The opener burst on stage. Des Roc
really excited the crowd with their high energy; unfortunately I could not include myself in that. Why was an amp turned around so the back faced the crowd? Did the crowd even realize so much of this was a pre-recorded track they kept fiddling with? Do they even care anymore? Young bands doing rock-ish music = Great! But to do anything new these days means creating such a genre hybrid to get you there, and I just wasn’t feeling it. The Mumford folky bits mixed with hip hop beats felt too contrived; a salad that should have been a soup. But energy and marketing get you sooooooooooooooooooooooo faaaaaaaaaaaaaarrrrrrrr these days, certainly this one will loom large on marquees like Imagine Dragons, because I can not tell you what rock’s next big thing will be if this is what kids want.
Ah, The Cult
. A band that survived the 80s and 90s without becoming a casualty of a fad, or a drug, or a scene. A soundtrack darling… a stripper favorite…. yet still dude-approved. Are The Cult one of the rare rock bands that could be all things to all people? Discuss amongst yourselves.

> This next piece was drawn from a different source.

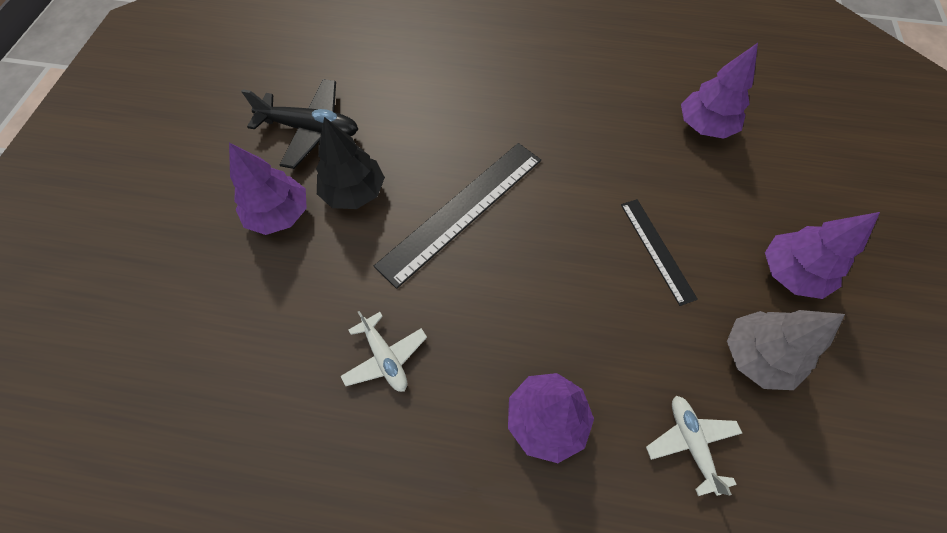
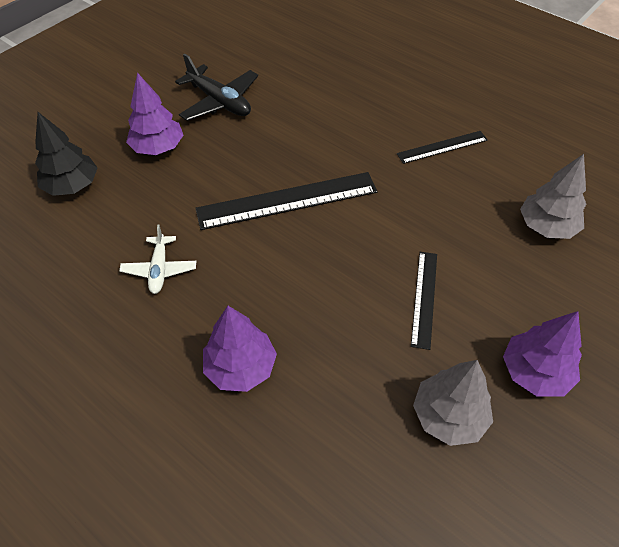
camera: 30 degrees right, 10 degrees down
(354, 192) = (219, 155): black tree -> black tree (72, 186)
(565, 85) = (442, 147): none -> black ruler
(690, 442) = (340, 444): white plane -> none
(704, 126) = (546, 226): purple tree -> grey tree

The show began, and The Cult took over the venue with their vibe. What vibe is this may you ask? I’d describe it as a laid back intensity. Kind of like the desert I live in- it’s not the Andes, but if you aren’t prepared, it will fucking kill you. As soon as we started getting into the bigger songs- “Sweet Soul Sister” and “Soul Asylum”- the aforementioned drunk guy behind us had become louder than the band with his incessant drivel. “I DIDN’T KNOW WHAT TO EXPECT THEM TO LOOK LIKE THEY’RE OLD YOU KNOW THEY DON’T LOOK THAT BAD”. We’d had enough, so the husband and I played good cop/bad cop with this bad audience member who tried to get huffy and I wagged a long-nailed finger in his face and he went away for a bit. But then he kept coming back and apologizing and it was like Jesus dude, get a fucking life! We’re not here to talk to you!
Vocalist Ian Astbury also stopped the show at one point because another bad audience member was “making the show all about you”. I can’t help but think about all of the crowd crushes I’ve survived, how many bands have helped out the situation, and the horror that happened at Astroworld last year
. Nothing is sacred anymore.
Billy Duffy on guitar was amazing and I’m always happy to see John Tempesta
, who I’ve seen lots over the years.
As the show grooved along, time passed in maracas and tambourine tricks, catching dirty dancing upstairs out of the corner of my eye, and one bad guest vox by the Des Roc singer.
As I sang and danced along, I thought about the marriage of movies and music, which is – I’m pretty sure- how I was introduced to The Cult. What makes their tunes so soundtrackable? They are a mood, a vibe… I mean I was listening along looking around at the garish HoB decor wishing this show was anywhere but this garishly decorated place. HoB is a vibe-killer! Also, I’m old now, so it’s always crazy to think about how you can just Shazam a song when you hear it on something and find out what it is. Songs used to haunt me FOR YEARS until I could figure out who sung them because I was an only child born to parents who only listened to country and had few friends. We’ve come so far in such a short time, but it’s the journey, right? RIGHT?!
This show was very, very good, but I didn’t give my whole being over to it. I lamented the fact that I should have seen The Cult many years earlier. But what can you do, life marches on, and so do I, and so do some of these great bands, if they are lucky.